Exercise brief — Reproduce everything from "For our example, we’ll" down to "future slightly cleaner." in the passage on cost functions and gradient descent below.

Start of Document segment

For our example, we’ll use the sum of squares cost function, which is a common and effective cost function. To calculate the cost, we will loop over every data point, find the difference between the predicted and actual value, square it, then add up the result for all the data points. Mathematically, it looks like

\[J(\theta_0, \theta_1) = \frac{1}{2N}\sum_{n=1}^{N}(h_\theta(x_n) - y_n)^2\]

We’ll also divide the sum by the number of data points, $N$, which is called normalization. It allows our model’s cost to be independent of the number of the number of data points it was calculated against (i.e. adding more data doesn’t necessarily increase the cost). The division by 2 is somewhat arbitrary and not completely necessary. We do it to make some of the math in the future slightly cleaner.

With the cost function, we now have a way to actually evaluate how good (or rather, bad) our model is at predicting values. Ideally, we would want our parameters ($\theta_0$ and $\theta_1$) to be such that the cost function is equal to 0, but that’s often impossible or even undesirable. So we’ll settle with minimizing the cost function to the lowest value we reasonably can, which means finding the parameter values that produce a lower cost than any other set of values. So let’s update our goal to reflect this new idea

Goal: Find the values of the parameters that forms the equation of a line that minimizes our cost function

Mathematically, this is called an optimization problem and can be written as such:

\[\min\limits_{\theta_0, \theta_1}J(\theta_0, \theta_1)\]

Optimization via Gradient Descent

Gradient descent is an algorithm that will allow us to perform the aforementioned optimization. The key insight to gradient descent comes from the shape of our cost function. If we plot out the cost function with some different values, we’ll likely get a “U” shaped curve like below.

This comes from the square term in our sum of squares function. Note that this graph is in two dimensions, where our actual graph of $J(\theta_0, \theta_1)$ would be three-dimensional, but the same idea still applies.

So how can we determine a minimum from this curve? With gradient descent, we’ll pick an arbitrary set of starting values for our initial parameters (usually 0). The cost of those parameters will give us some point on the U curve of the cost function we were just looking at. Since we are aiming for the minimum, we’ll want to adjust our parameters such that the cost function will be less as a result. To figure out how to tweak the parameters to achieve this, we’ll take the derivative of the cost function, and subtract the current value of the parameter by that partial derivative (multiplied by a constant). We’ll then repeat this process over and over again, moving closer and closer to the minimum. Mathematically this can be described as

Repeat until convergence:
for $j = 0\dots m$:
$\theta_j := \theta_j - \alpha \frac{\partial}{\partial\theta_j}J(\theta_0, \theta_1)$

A few things to note about this pseudocode

“Until convergence” is user defined, but usually when the cost function stops decreasing by a significant amount after an iteration of the outer loop
$m$ is the number of parameters in the model
$\alpha$ is the learning rate, which will determine how big or little of changes to the parameters we make per iteration.

End of Document segment
Start of Extracted information

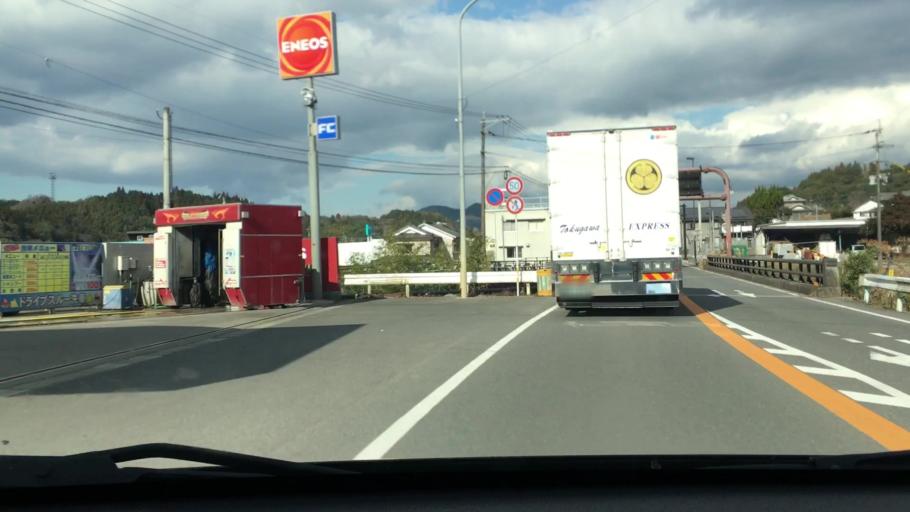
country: JP
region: Oita
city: Usuki
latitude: 33.0332
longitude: 131.6891
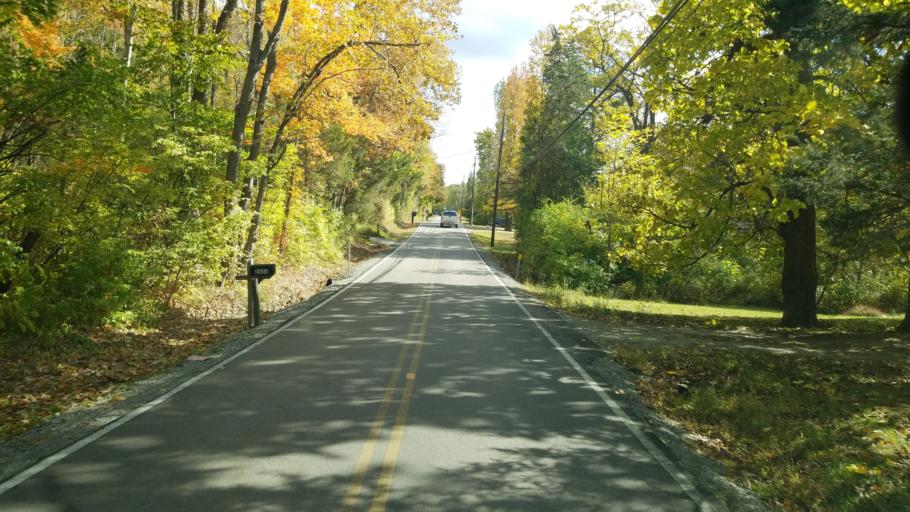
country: US
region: Ohio
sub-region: Warren County
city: Morrow
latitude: 39.3925
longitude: -84.1581
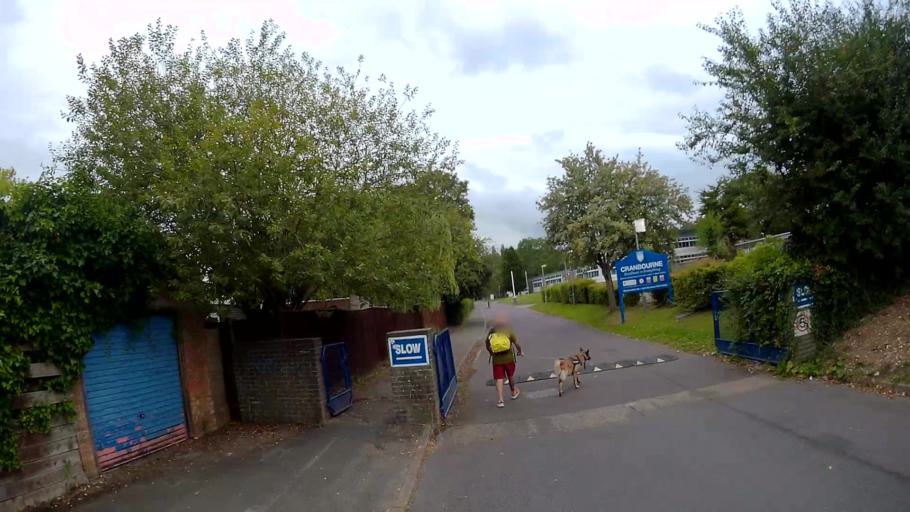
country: GB
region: England
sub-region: Hampshire
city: Basingstoke
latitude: 51.2563
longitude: -1.0984
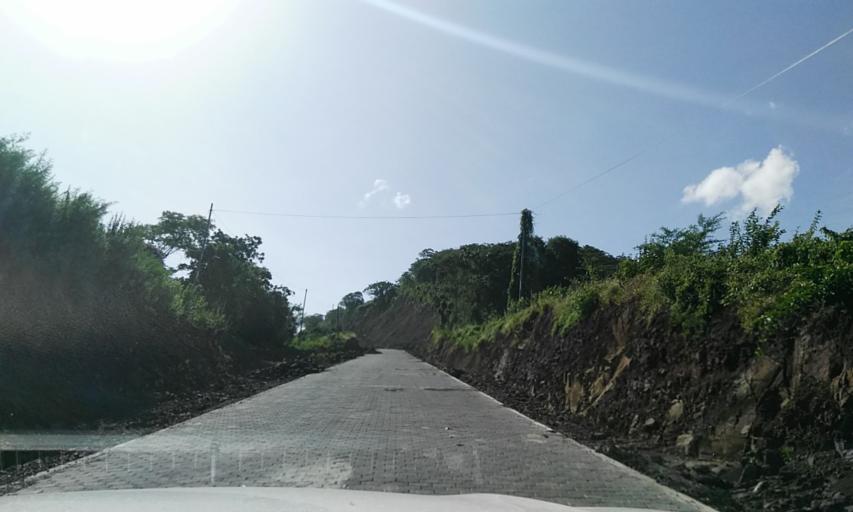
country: NI
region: Matagalpa
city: Terrabona
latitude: 12.7549
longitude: -85.9854
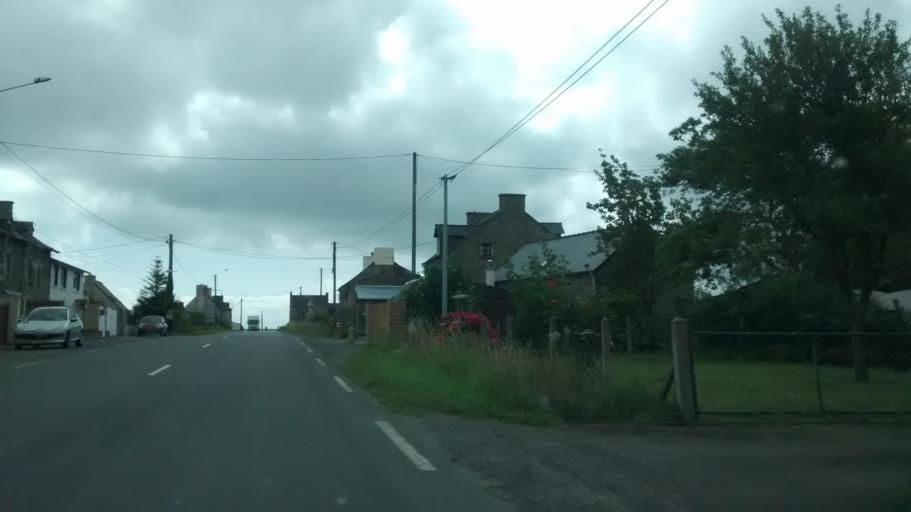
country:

End of Extracted information

Response to the task —
For our example, we’ll use the sum of squares cost function, which is a common and effective cost function. To calculate the cost, we will loop over every data point, find the difference between the predicted and actual value, square it, then add up the result for all the data points. Mathematically, it looks like

\[J(\theta_0, \theta_1) = \frac{1}{2N}\sum_{n=1}^{N}(h_\theta(x_n) - y_n)^2\]

We’ll also divide the sum by the number of data points, $N$, which is called normalization. It allows our model’s cost to be independent of the number of the number of data points it was calculated against (i.e. adding more data doesn’t necessarily increase the cost). The division by 2 is somewhat arbitrary and not completely necessary. We do it to make some of the math in the future slightly cleaner.